• Data block
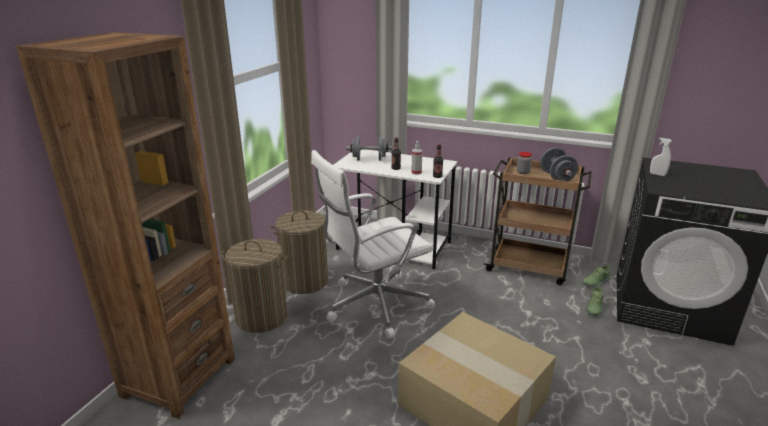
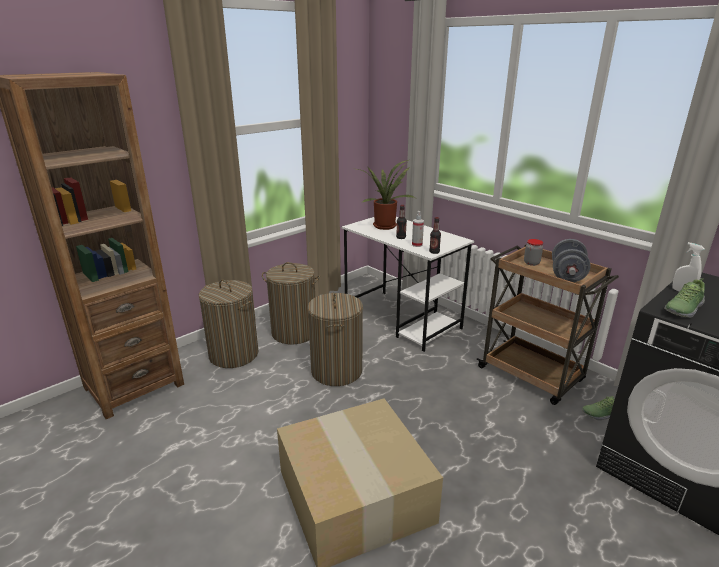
camera: 25 degrees right, 0 degrees up
(369, 159) = (385, 225): grey dumbbell -> potted plant
(374, 305) = (336, 371): white office chair -> laundry basket
(593, 308) = (577, 442): shoe -> shoe (683, 308)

• Work request
Set the material above down again word for word. Include none of its pictures.

• Solution to this problem
camera: 25 degrees right, 0 degrees up
(369, 159) = (385, 225): grey dumbbell -> potted plant
(374, 305) = (336, 371): white office chair -> laundry basket
(593, 308) = (577, 442): shoe -> shoe (683, 308)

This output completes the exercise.